Setting the hook for specific single walled carbon nanotubes (SWCNT)

The electronic properties of SWCNTs depend strongly on well-defined characteristics such as their diameter, n,m-indices and chirality.[1–4] Traditional purification methods do not allow to selectively obtain samples of SWCNTs with precisely defined characteristics and high purity. The separation and purification of SWCNTs is an ongoing challenge as the selectivity towards traditional means of purification remains low at best.

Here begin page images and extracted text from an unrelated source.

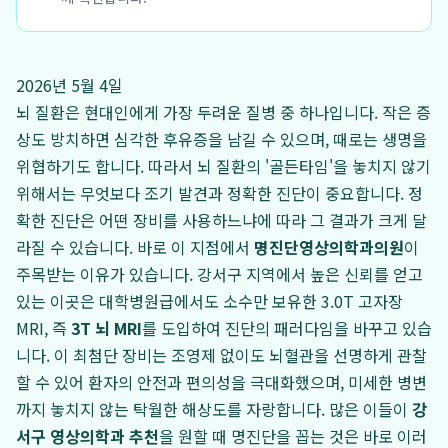
2026년 5월 4일
뇌 질환은 현대인에게 가장 두려운 질병 중 하나입니다. 작은 증
상도 방치하면 심각한 후유증을 남길 수 있으며, 때로는 생명을
위협하기도 합니다. 따라서 뇌 질환의 '골든타임'을 놓치지 않기
위해서는 무엇보다 조기 발견과 정확한 진단이 중요합니다. 정
확한 진단은 어떤 장비를 사용하느냐에 따라 그 결과가 크게 달
라질 수 있습니다. 바로 이 지점에서
명진단영상의학과의원
이
주목받는 이유가 있습니다. 강서구 지역에서 높은 신뢰를 얻고
있는 이곳은 대학병원급에서도 소수만 보유한 3.0T 고자장
MRI, 즉
3T 뇌 MRI
를 도입하여 진단의 패러다임을 바꾸고 있습
니다. 이 최첨단 장비는 조영제 없이도 뇌혈관을 선명하게 관찰
할 수 있어 환자의 안전과 편의성을 극대화했으며, 미세한 병변
까지 놓치지 않는 탁월한 해상도를 자랑합니다. 많은 이들이
강
서구 영상의학과 추천
을 원할 때 명진단을 꼽는 것은 바로 이러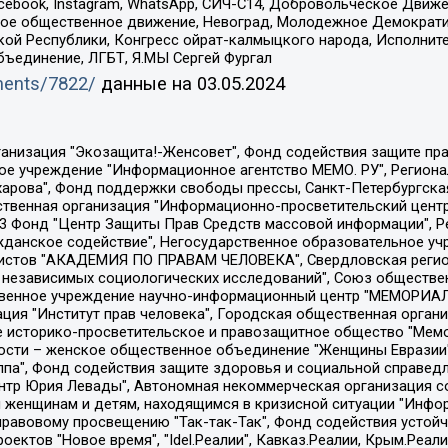
Facebook, Instagram, WhatsApp, СИЧ-С14, Добровольческое Движ
ское общественное движение, Невоград, Молодежное Демократ
ой Республики, Конгресс ойрат-калмыцкого народа, Исполнит
бъединение, ЛГБТ, Я.МЫ Сергей Фургал
uments/7822/
данные на
03.05.2024
Общество с ограниченной ответственностью "Радио Свободная Европа/Радио Свобода", Чешское информационное агентство "MEDIUM-ORIENT", Красноярская региональная общественная организация "Мы против СПИДа", Камалягин Денис Николаевич, Маркелов Сергей Евгеньевич, Пономарев Лев Александрович, Савицкая Людмила Алексеевна, Автономная некоммерческая организация "Центр по работе с проблемой насилия "НАСИЛИЮ.НЕТ", Межрегиональный профессиональный союз работников здравоохранения "Альянс врачей", Юридическое лицо, зарегистрированное в Латвийской Республике, SIA "Medusa Project" (регистрационный номер 40103797863, дата регистрации 10.06.2014), Некоммерческая организация "Фонд по борьбе с коррупцией", Автономная некоммерческая организация "Институт права и публичной политики", Баданин Роман Сергеевич, Гликин Максим Александрович, Железнова Мария Михайловна, Лукьянова Юлия Сергеевна, Маетная Елизавета Витальевна, Маняхин Петр Борисович, Чуракова Ольга Владимировна, Ярош Юлия Петровна, Юридическое лицо "The Insider SIA", зарегистрированное в Риге, Латвийская Республика (дата регистрации 26.06.2015), являющееся администратором доменного имени интернет-издания "The Insider SIA", https://theins.ru, Постернак Алексей Евгеньевич, Рубин Михаил Аркадьевич, Анин Роман Александрович, Юридическое лицо Istories fonds, зарегистрированное в Латвийской Республике (регистрационный номер 50008295751, дата регистрации 24.02.2020), Великовский Дмитрий Александрович, Долинина Ирина Николаевна, Мароховская Алеся Алексеевна, Шлейнов Роман Юрьевич, Шмагун Олеся Валентиновна, Общество с ограниченной ответственностью "Альтаир 2021", Общество с ограниченной ответственностью "Вега 2021", Общество с ограниченной ответственностью "Главный редактор 2021", Общество с ограниченной ответственностью "Ромашки монолит", Важенков Артем Валерьевич, Ивановская областная общественная организация "Центр гендерных исследований", Гурман Юрий Альбертович, Медиапроект "ОВД-Инфо", Егоров Владимир Владимирович, Жилинский Владимир Александрович, Общество с ограниченной ответственностью "ЗП", Иванова София Юрьевна, Карезина Инна Павловна, Кильтау Екатерина Викторовна, Петров Алексей Викторович, Пискунов Сергей Евгеньевич, Смирнов Сергей Сергеевич, Тихонов Михаил Сергеевич, Общество с ограниченной ответственностью "ЖУРНАЛИСТ-ИНОСТРАННЫЙ АГЕНТ", Арапова Галина Юрьевна, Вольтская Татьяна Анатольевна, Американская компания "Mason G.E.S. Anonymous Foundation" (США), являющаяся владельцем интернет-издания https://mnews.world/, Компания "Stichting Bellingcat", зарегистрированная в Нидерландах (дата регистрации 11.07.2018), Захаров Андрей Вячеславович, Клепиковская Екатерина Дмитриевна, Общество с ограниченной ответственностью "МЕМО", Перл Роман Александрович, Симонов Евгений Алексеевич, Соловьева Елена Анатольевна, Сотников Даниил Владимирович, Сурначева Елизавета Дмитриевна, Автономная некоммерческая организация по защите прав человека и информированию населения "Якутия – Наше Мнение", Общество с ограниченной ответственностью "Москоу диджитал медиа", с 26.01.2023 Общество с ограниченной ответственностью "Чайка Белые сады", Ветошкина Валерия Валерьевна, Заговора Максим Александрович, Межрегиональное общественное движение "Российская ЛГБТ - сеть", Оленичев Максим Владимирович, Павлов Иван Юрьевич, Скворцова Елена Сергеевна, Общество с ограниченной ответственностью "Как бы инагент", Кочетков Игорь Викторович, Общество с ограниченной ответственностью "Честные выборы", Еланчик Олег Александрович, Общество с ограниченной ответственностью "Нобелевский призыв", Гималова Регина Эмилевна, Григорьев Андрей Валерьевич, Григорьева Алина Александровна, Ассоциация по содействию защите прав призывников, альтернативнослужащих и военнослужащих "Правозащитная группа "Гражданин.Армия.Право", Хисамова Регина Фаритовна, Автономная некоммерческая организация по реализа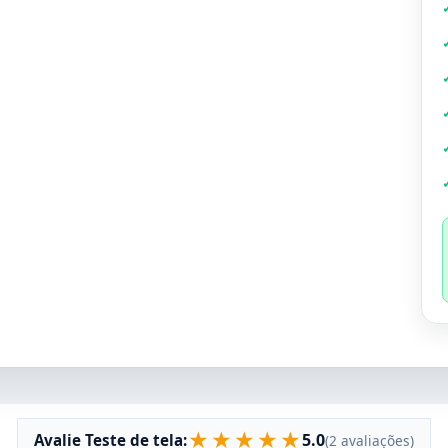
★
★
★
★
★
5.0
Avalie Teste de tela:
(2 avaliações)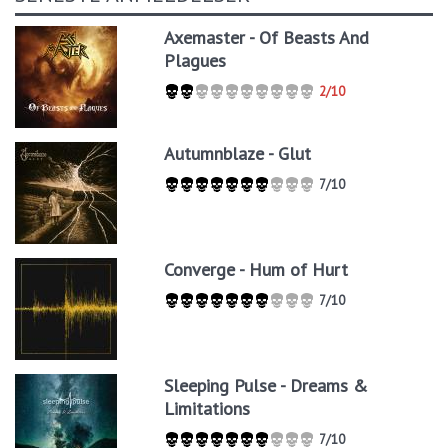
Axemaster - Of Beasts And
Plagues
2/10
Autumnblaze - Glut
7/10
Converge - Hum of Hurt
7/10
Sleeping Pulse - Dreams &
Limitations
7/10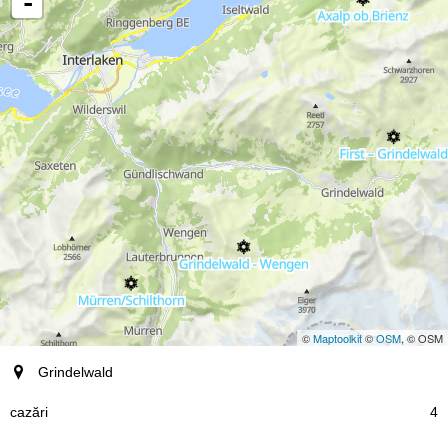
-
©
Maptoolkit
©
OSM
, © OSM
staţiune
Grindelwald
cazări
4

Here, we propose a new strategy to achieve a controlled and selective debundling and separation of SWCNTs depending on their size and chirality. The focus of this thesis is the design and synthesis of a molecular hook for specific SWCNTs. Conceptually, the hook consists of a chiral building block with a concave π-system, which can be accessed using stereospecific Diels-Alder reactions as key steps. Polymerization with interlinking building blocks then leads to chiral ribbons, which are envisaged to selectively coat a specific SWCNT and disperse it. The driving force for the coating process is mainly the interaction of the SWCNT with the concave π-moiety while the size exclusion is defined by the resulting secondary structure of the polymer, the polymer backbone and the interlinking molecules. Variation of the interlinking building blocks allows altering of the properties of the polymer at a late stage in the synthesis and ultimately defines the dispersion capability of the polymer. Each of the three successfully synthesized copolymers contains an enantiomerically pure ethenoanthracene derivative as the concave π-moiety. As a reliable release of the coated SWCNT is highly desirable, we further present a diamine monomer unit designed for Schiff base linked copolymerization that will allow for acid-labile depolymerization resulting in uncoating of the dispersed SWCNTs. Each of the polymer was characterized and the dispersion capability assessed subsequently.